I have two quotes. One for the work that I do is the Margaret Mead quote “Never doubt that a small group of thoughtful, committed citizens can change the world, it’s the only thing that ever has.” I love that one. I don’t know that the word ‘citizens’ is quite the right one today because the vernacular has changed. I like to say, “Never doubt that a small group of thoughtful, passionate people” instead. And then the other one that I tell myself, which I find encouraging but also makes me laugh, is “Keep on keeping on.”

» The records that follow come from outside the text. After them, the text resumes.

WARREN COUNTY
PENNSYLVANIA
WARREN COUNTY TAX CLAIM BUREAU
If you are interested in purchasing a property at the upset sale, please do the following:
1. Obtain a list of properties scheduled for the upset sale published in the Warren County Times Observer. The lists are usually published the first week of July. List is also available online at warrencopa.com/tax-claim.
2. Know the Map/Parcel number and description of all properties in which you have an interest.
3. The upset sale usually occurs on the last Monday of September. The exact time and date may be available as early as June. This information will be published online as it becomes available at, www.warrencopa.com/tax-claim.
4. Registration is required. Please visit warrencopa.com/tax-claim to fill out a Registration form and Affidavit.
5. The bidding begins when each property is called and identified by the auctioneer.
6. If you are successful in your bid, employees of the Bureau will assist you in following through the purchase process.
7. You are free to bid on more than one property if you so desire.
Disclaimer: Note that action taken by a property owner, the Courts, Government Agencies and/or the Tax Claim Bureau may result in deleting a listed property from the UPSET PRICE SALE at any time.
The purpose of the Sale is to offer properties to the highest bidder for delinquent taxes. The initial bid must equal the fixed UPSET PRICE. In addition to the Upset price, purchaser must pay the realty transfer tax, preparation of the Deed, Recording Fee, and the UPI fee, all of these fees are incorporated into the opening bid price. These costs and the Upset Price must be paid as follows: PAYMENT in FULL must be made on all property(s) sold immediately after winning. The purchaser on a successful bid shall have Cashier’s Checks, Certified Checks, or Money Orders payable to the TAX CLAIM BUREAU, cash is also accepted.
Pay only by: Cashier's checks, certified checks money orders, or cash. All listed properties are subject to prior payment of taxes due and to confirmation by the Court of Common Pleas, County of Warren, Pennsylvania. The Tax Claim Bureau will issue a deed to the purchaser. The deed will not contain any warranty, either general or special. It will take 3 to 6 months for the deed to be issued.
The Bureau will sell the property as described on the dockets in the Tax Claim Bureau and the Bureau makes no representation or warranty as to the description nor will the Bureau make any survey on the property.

Some of the biggest names in Business, VC funding, Sports, and Entertainment read this column. Is there a person in the world, or in the US with whom you would love to have a private breakfast or lunch with, and why? He or she might just see this 🙂
Jeffrey Sachs. I believe he came up with the idea of doing the World Happiness Report. He’s listed as a co-editor, and he lists himself last. So, it’s John Helliwell, Richard Layard, and then Jeffrey Sachs of the World Happiness Report. He also is the one who is in charge of the Global Happiness Policy Report. The first one just came out this year at the World Government Summit in Dubai, at the Global Dialogues for Happiness. I keep meeting him at conferences and saying, “Hi! You know me!”. He says, “Who are you?” and then he moves on to the next person who he really does know. I would love to be able to actually talk to him and tell him about the work that we’re doing, and why it’s important. And the work that communities have done thus far.